In both Pearl’s approach and the Baron-Kenney equations, we estimate the *average* effect of \(T\) on \(M\), and \(M\) on \(Y\) and multiply these coefficients to get the indirect effect. However, these effects might vary across units: for every \(i\) \(a_i\) captures the effect of \(T\) on \(M\), and \(b_i\) the effect of \(M\) on \(Y\). For any given unit \(i\) the indirect effect is:

\(a_i \times b_i\)

And averaging over all units, we get:

\(E[a_i b_i] = E[a_i] \cdot E[b_i] + Cov[a_i,b_i] = (a \cdot b) + Cov[a_i,b_i]\)

Where \(a\) and \(b\) are regression coefficients from models 1 and 3, which when multiplied do *not* give the indirect effect unless \(Cov[a_i,b_i]= 0\) (which is only the case under constant treatment effects)

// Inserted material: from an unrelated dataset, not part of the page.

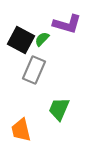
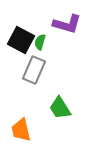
green semicircle: moved 2 px left, 3 px down; rotated 28 degrees counterclockwise
green trapezoid: moved 1 px right, 1 px up; rotated 55 degrees counterclockwise
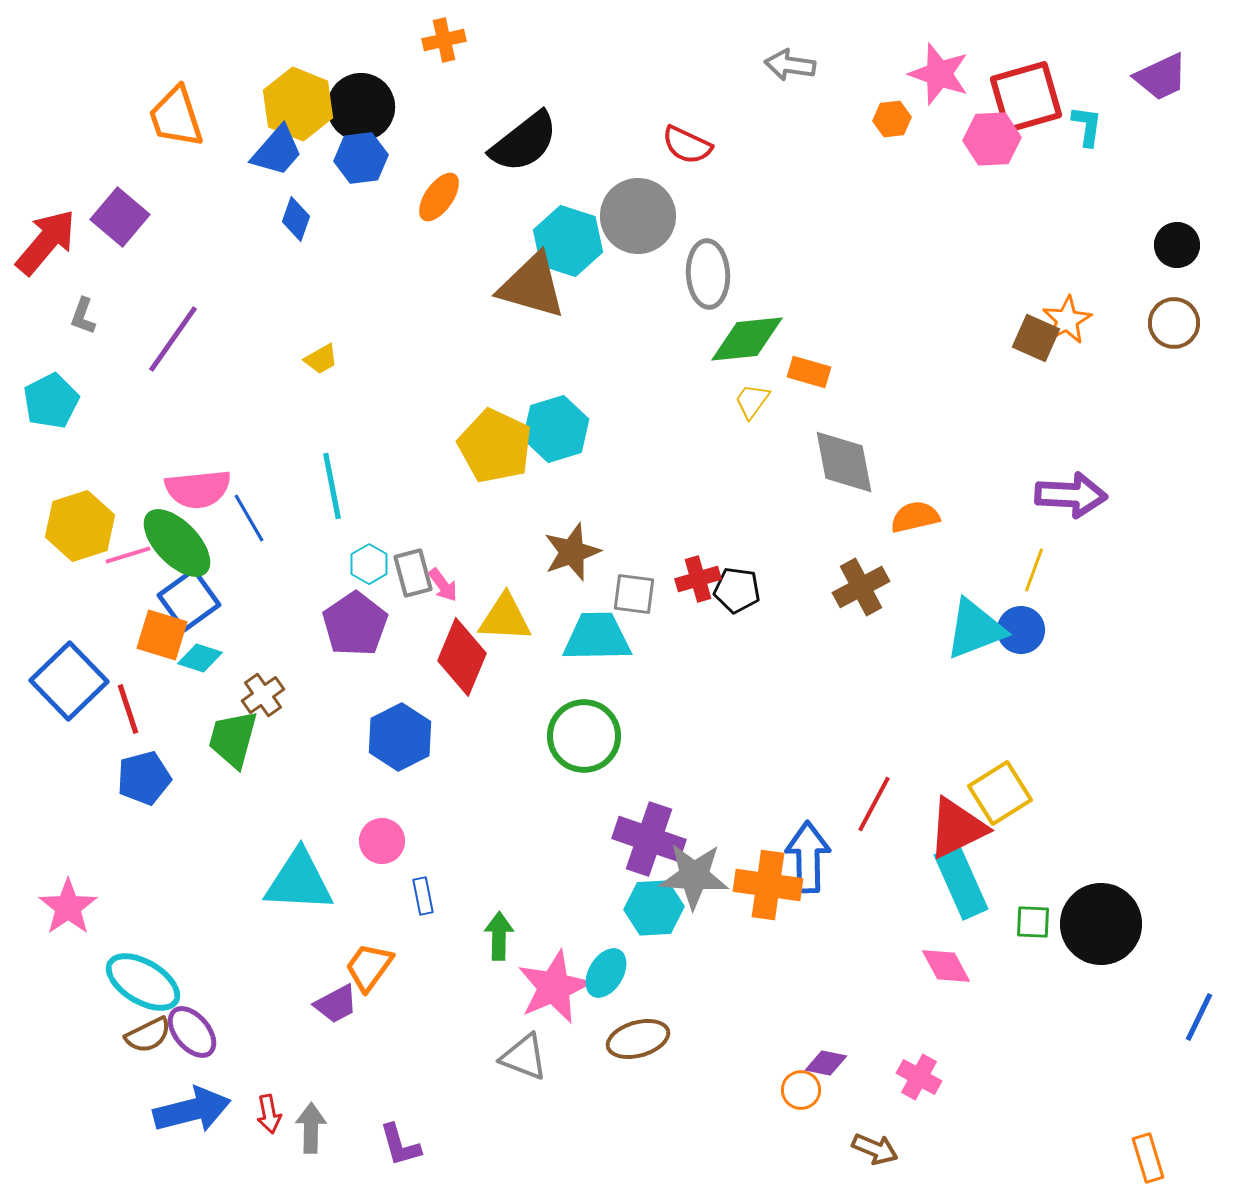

- Model 3 provides biased estimates for several reasons. First, we condition on a post-treatment variable (\(M_i\)). Second, \(M_i\) is non-randomly assigned and potentially related to unmeasured causes of \(Y_i\). Formally: \(M_i \not\!\perp\!\!\!\perp e_{3,i}\). Another way of saying this is that Pearl’s
*isolation condition*is violated because there is an active backdoor path even after conditioning on \(T_i\) : \(M_i \rightarrow e_{3,i} \rightarrow Y_i\)